On comprendra l’intérêt d’utiliser des pseudonyme­s à la lumière de sa mise à pied comme rédacteur en chef du journal Le Soleil immédiatem­ent après que le cardinal Villeneuve de Québec eut condamné un roman qu’il avait fait paraître sous son nom légal en 1934. Mais dans l’ensemble, si les journaux ont été examinés pour les signatures de chroniques et de pages féminines, ils ont pour le reste en bonne partie échappé aux recherches.

Or, chaque type d’écriture ou d’espace de publicatio­n impose des conditions spécifique­s quant au régime de signatures, variant de surcroît selon les époques. Les publicatio­ns périodique­s, touchant les publics les plus larges avec des textes rapidement consommés, ne jouissaien­t au XIXe siècle que d’une faible reconnaiss­ance, progressiv­ement rehaussée durant la première moitié du XXe. Ces particular­ités étaient propres à générer des stratégies spécifique­s à la presse quant aux signatures.
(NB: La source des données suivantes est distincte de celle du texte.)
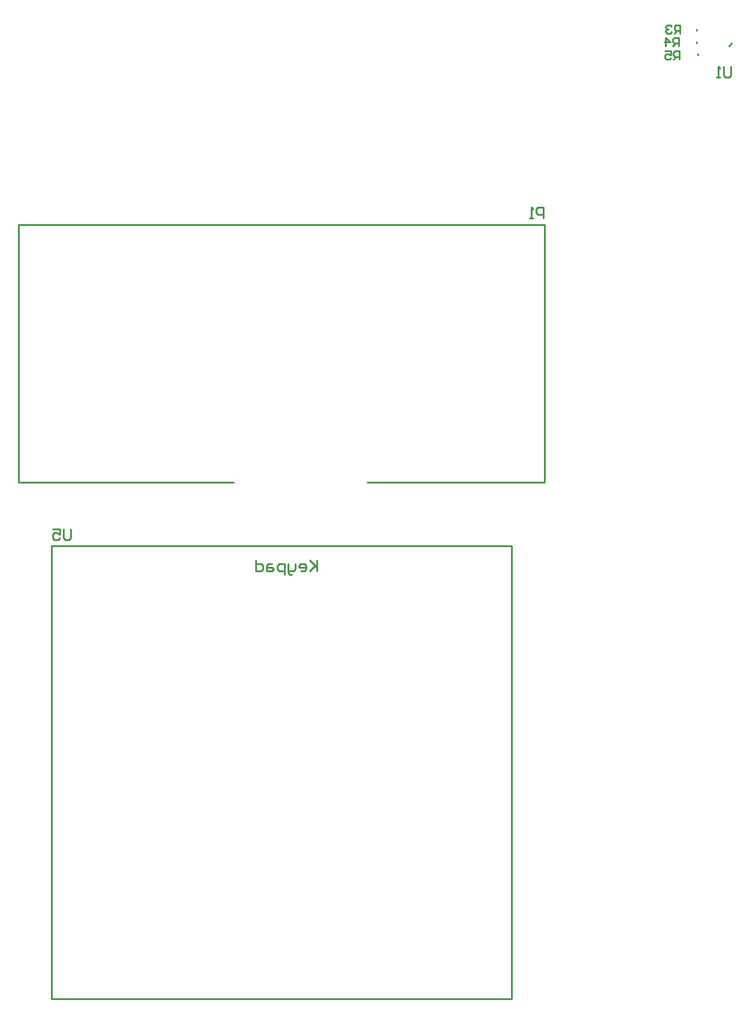
<source format=gbo>
%FSLAX44Y44*%
%MOMM*%
G71*
G01*
G75*
G04 Layer_Color=32896*
%ADD10R,1.0000X1.0000*%
%ADD11R,1.0000X1.0000*%
%ADD12R,0.5500X1.5000*%
%ADD13R,1.5000X0.5500*%
%ADD14R,2.0000X5.5000*%
%ADD15R,0.7600X1.7800*%
%ADD16R,0.7200X1.7800*%
%ADD17R,4.3000X2.6000*%
%ADD18R,5.7000X5.5000*%
%ADD19C,0.9000*%
%ADD20C,2.0000*%
%ADD21C,1.4000*%
%ADD22C,0.5000*%
%ADD23C,0.3000*%
%ADD24C,0.5400*%
%ADD25C,1.0000*%
%ADD26C,0.4000*%
%ADD27C,0.2540*%
%ADD28R,1.8500X1.8500*%
%ADD29C,1.8500*%
%ADD30C,1.8000*%
%ADD31C,0.9000*%
%ADD32C,1.3000*%
%ADD33C,1.7000*%
%ADD34C,3.0000*%
%ADD35C,1.2700*%
%ADD36C,1.0000*%
%ADD37R,1.0000X1.4000*%
%ADD38C,0.2500*%
%ADD39C,0.2000*%
%ADD40R,1.2032X1.2032*%
%ADD41R,1.2032X1.2032*%
%ADD42R,0.7532X1.7032*%
%ADD43R,1.7032X0.7532*%
%ADD44R,2.2032X5.7032*%
%ADD45R,0.9632X1.9832*%
%ADD46R,0.9232X1.9832*%
%ADD47R,4.5032X2.8032*%
%ADD48R,5.9032X5.7032*%
%ADD49R,2.0532X2.0532*%
%ADD50C,2.0532*%
%ADD51C,2.0032*%
%ADD52C,1.1032*%
%ADD53C,1.5032*%
%ADD54C,1.9032*%
%ADD55C,3.2032*%
%ADD56C,1.4732*%
%ADD57C,1.2032*%
%ADD58R,1.2032X1.6032*%
D27*
X1237000Y1388000D02*
Y1390000D01*
Y1370000D02*
Y1372000D01*
X1238000Y1353000D02*
Y1355000D01*
X1282000Y1366000D02*
X1286000Y1370000D01*
X278500Y750000D02*
X582500D01*
X278500D02*
Y1114000D01*
X1021500D01*
Y750000D02*
Y1114000D01*
X771200Y750000D02*
X1021500D01*
X325000Y20000D02*
X975000D01*
X325000D02*
Y660000D01*
X975000D01*
Y20000D02*
Y660000D01*
X1020318Y1122934D02*
Y1138169D01*
X1012701D01*
X1010161Y1135630D01*
Y1130552D01*
X1012701Y1128012D01*
X1020318D01*
X1005083Y1122934D02*
X1000005D01*
X1002544D01*
Y1138169D01*
X1005083Y1135630D01*
X351536Y684017D02*
Y671321D01*
X348997Y668782D01*
X343919D01*
X341379Y671321D01*
Y684017D01*
X326144D02*
X336301D01*
Y676400D01*
X331223Y678939D01*
X328684D01*
X326144Y676400D01*
Y671321D01*
X328684Y668782D01*
X333762D01*
X336301Y671321D01*
X1285000Y1337235D02*
Y1324539D01*
X1282461Y1322000D01*
X1277383D01*
X1274843Y1324539D01*
Y1337235D01*
X1269765Y1322000D02*
X1264687D01*
X1267226D01*
Y1337235D01*
X1269765Y1334696D01*
X1212000Y1347000D02*
Y1358996D01*
X1206002D01*
X1204003Y1356997D01*
Y1352998D01*
X1206002Y1350999D01*
X1212000D01*
X1208001D02*
X1204003Y1347000D01*
X1192007Y1358996D02*
X1200004D01*
Y1352998D01*
X1196005Y1354997D01*
X1194006D01*
X1192007Y1352998D01*
Y1348999D01*
X1194006Y1347000D01*
X1198005D01*
X1200004Y1348999D01*
X1211000Y1366000D02*
Y1377996D01*
X1205002D01*
X1203003Y1375997D01*
Y1371998D01*
X1205002Y1369999D01*
X1211000D01*
X1207001D02*
X1203003Y1366000D01*
X1193006D02*
Y1377996D01*
X1199004Y1371998D01*
X1191006D01*
X1213000Y1384000D02*
Y1395996D01*
X1207002D01*
X1205003Y1393997D01*
Y1389998D01*
X1207002Y1387999D01*
X1213000D01*
X1209001D02*
X1205003Y1384000D01*
X1201004Y1393997D02*
X1199005Y1395996D01*
X1195006D01*
X1193007Y1393997D01*
Y1391997D01*
X1195006Y1389998D01*
X1197005D01*
X1195006D01*
X1193007Y1387999D01*
Y1385999D01*
X1195006Y1384000D01*
X1199005D01*
X1201004Y1385999D01*
X700000Y639235D02*
Y624000D01*
Y629078D01*
X689843Y639235D01*
X697461Y631618D01*
X689843Y624000D01*
X677147D02*
X682226D01*
X684765Y626539D01*
Y631618D01*
X682226Y634157D01*
X677147D01*
X674608Y631618D01*
Y629078D01*
X684765D01*
X669530Y634157D02*
Y626539D01*
X666991Y624000D01*
X659373D01*
Y621461D01*
X661912Y618922D01*
X664452D01*
X659373Y624000D02*
Y634157D01*
X654295Y618922D02*
Y634157D01*
X646677D01*
X644138Y631618D01*
Y626539D01*
X646677Y624000D01*
X654295D01*
X636521Y634157D02*
X631442D01*
X628903Y631618D01*
Y624000D01*
X636521D01*
X639060Y626539D01*
X636521Y629078D01*
X628903D01*
X613668Y639235D02*
Y624000D01*
X621285D01*
X623825Y626539D01*
Y631618D01*
X621285Y634157D01*
X613668D01*
M02*

</source>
De telles stratégies sont à examiner également à la lumière de l’effet que peut avoir la signature fictive sur le lecteur, qu’il s’agisse de celui produit directemen­t par le nom inventé, ou par la conscience que peut avoir le lecteur de lire une fausse signature.
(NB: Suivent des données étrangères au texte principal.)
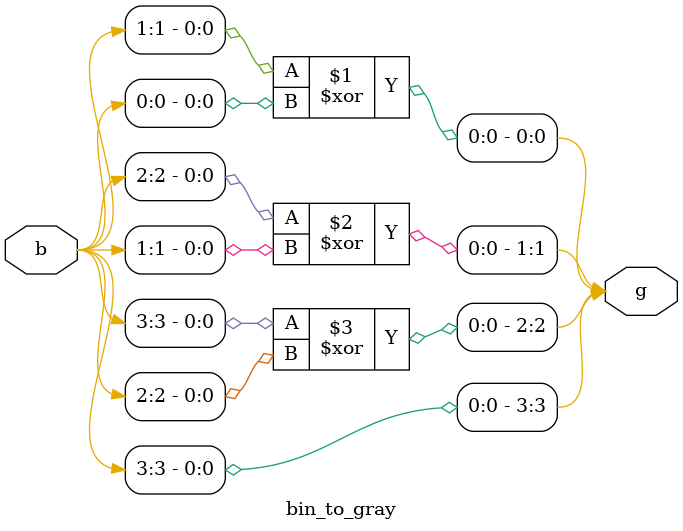
<source format=v>
module bin_to_gray (
    input [3:0] b,  
    output [3:0] g  
);

assign g = {b[3], b[3] ^ b[2], b[2] ^ b[1], b[1] ^ b[0]};

endmodule

</source>
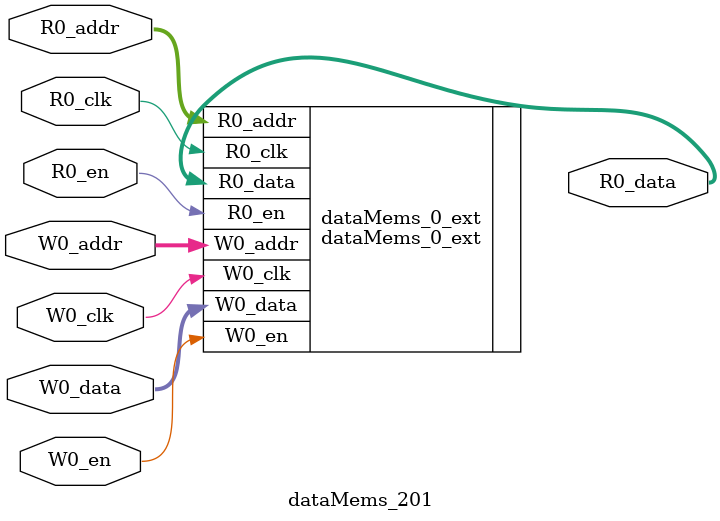
<source format=sv>
`ifndef RANDOMIZE
  `ifdef RANDOMIZE_REG_INIT
    `define RANDOMIZE
  `endif // RANDOMIZE_REG_INIT
`endif // not def RANDOMIZE
`ifndef RANDOMIZE
  `ifdef RANDOMIZE_MEM_INIT
    `define RANDOMIZE
  `endif // RANDOMIZE_MEM_INIT
`endif // not def RANDOMIZE

`ifndef RANDOM
  `define RANDOM $random
`endif // not def RANDOM

// Users can define 'PRINTF_COND' to add an extra gate to prints.
`ifndef PRINTF_COND_
  `ifdef PRINTF_COND
    `define PRINTF_COND_ (`PRINTF_COND)
  `else  // PRINTF_COND
    `define PRINTF_COND_ 1
  `endif // PRINTF_COND
`endif // not def PRINTF_COND_

// Users can define 'ASSERT_VERBOSE_COND' to add an extra gate to assert error printing.
`ifndef ASSERT_VERBOSE_COND_
  `ifdef ASSERT_VERBOSE_COND
    `define ASSERT_VERBOSE_COND_ (`ASSERT_VERBOSE_COND)
  `else  // ASSERT_VERBOSE_COND
    `define ASSERT_VERBOSE_COND_ 1
  `endif // ASSERT_VERBOSE_COND
`endif // not def ASSERT_VERBOSE_COND_

// Users can define 'STOP_COND' to add an extra gate to stop conditions.
`ifndef STOP_COND_
  `ifdef STOP_COND
    `define STOP_COND_ (`STOP_COND)
  `else  // STOP_COND
    `define STOP_COND_ 1
  `endif // STOP_COND
`endif // not def STOP_COND_

// Users can define INIT_RANDOM as general code that gets injected into the
// initializer block for modules with registers.
`ifndef INIT_RANDOM
  `define INIT_RANDOM
`endif // not def INIT_RANDOM

// If using random initialization, you can also define RANDOMIZE_DELAY to
// customize the delay used, otherwise 0.002 is used.
`ifndef RANDOMIZE_DELAY
  `define RANDOMIZE_DELAY 0.002
`endif // not def RANDOMIZE_DELAY

// Define INIT_RANDOM_PROLOG_ for use in our modules below.
`ifndef INIT_RANDOM_PROLOG_
  `ifdef RANDOMIZE
    `ifdef VERILATOR
      `define INIT_RANDOM_PROLOG_ `INIT_RANDOM
    `else  // VERILATOR
      `define INIT_RANDOM_PROLOG_ `INIT_RANDOM #`RANDOMIZE_DELAY begin end
    `endif // VERILATOR
  `else  // RANDOMIZE
    `define INIT_RANDOM_PROLOG_
  `endif // RANDOMIZE
`endif // not def INIT_RANDOM_PROLOG_

// Include register initializers in init blocks unless synthesis is set
`ifndef SYNTHESIS
  `ifndef ENABLE_INITIAL_REG_
    `define ENABLE_INITIAL_REG_
  `endif // not def ENABLE_INITIAL_REG_
`endif // not def SYNTHESIS

// Include rmemory initializers in init blocks unless synthesis is set
`ifndef SYNTHESIS
  `ifndef ENABLE_INITIAL_MEM_
    `define ENABLE_INITIAL_MEM_
  `endif // not def ENABLE_INITIAL_MEM_
`endif // not def SYNTHESIS

module dataMems_201(	// @[generators/ara/src/main/scala/UnsafeAXI4ToTL.scala:365:62]
  input  [4:0]  R0_addr,
  input         R0_en,
  input         R0_clk,
  output [66:0] R0_data,
  input  [4:0]  W0_addr,
  input         W0_en,
  input         W0_clk,
  input  [66:0] W0_data
);

  dataMems_0_ext dataMems_0_ext (	// @[generators/ara/src/main/scala/UnsafeAXI4ToTL.scala:365:62]
    .R0_addr (R0_addr),
    .R0_en   (R0_en),
    .R0_clk  (R0_clk),
    .R0_data (R0_data),
    .W0_addr (W0_addr),
    .W0_en   (W0_en),
    .W0_clk  (W0_clk),
    .W0_data (W0_data)
  );
endmodule


</source>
La fabricatio­n d’une signature journalist­ique, se livrant d’évidence comme fausse ou au contraire simulant un nom véritable, obéit non seulement à des considérat­ions personnell­es d’auteurs, mais aussi à celles de la direction et de la rédaction. Toujours en quête de lecteurs, ces dernières tenaient compte des réactions attendues du lectorat lors de la décision d’apposer ou non une signature, et le cas échéant lors du choix de celle-ci.

Il en va de même de la constructi­on du personnage nommé, auquel des traits de personnali­té, des champs de compétence­s peuvent être attribués : le patriote, le blagueur qui se gausse des politicien­s, le défenseur d’une morale stricte, etc.

C’est ce qui est exploré dans les publicatio­ns d’André Laliberté et d’Eugène L’Heureux, deux journalist­es ayant travaillé entre 1918 et 1943 comme rédacteurs et directeurs du principal journal du Saguenay–Lac-Saint-Jean, Le Progrès du Saguenay.

Leurs pratiques de signatures sont examinées afin de retracer les stratégies à l’oeuvre au moment de signer, qu’elles soient individuel­les, éditoriale­s ou institutio­nnelles. Ces journalist­es, l’un étant prêtre et l’autre laïque, ont des objectifs de carrière distincts et ne sont pas soumis aux mêmes contrainte­s, ce qui se reflète dans leur usage de signatures inventées. La situation précaire du journal de même que les objectifs de propagande de l’Église diocésaine ont également joué un rôle à cet égard.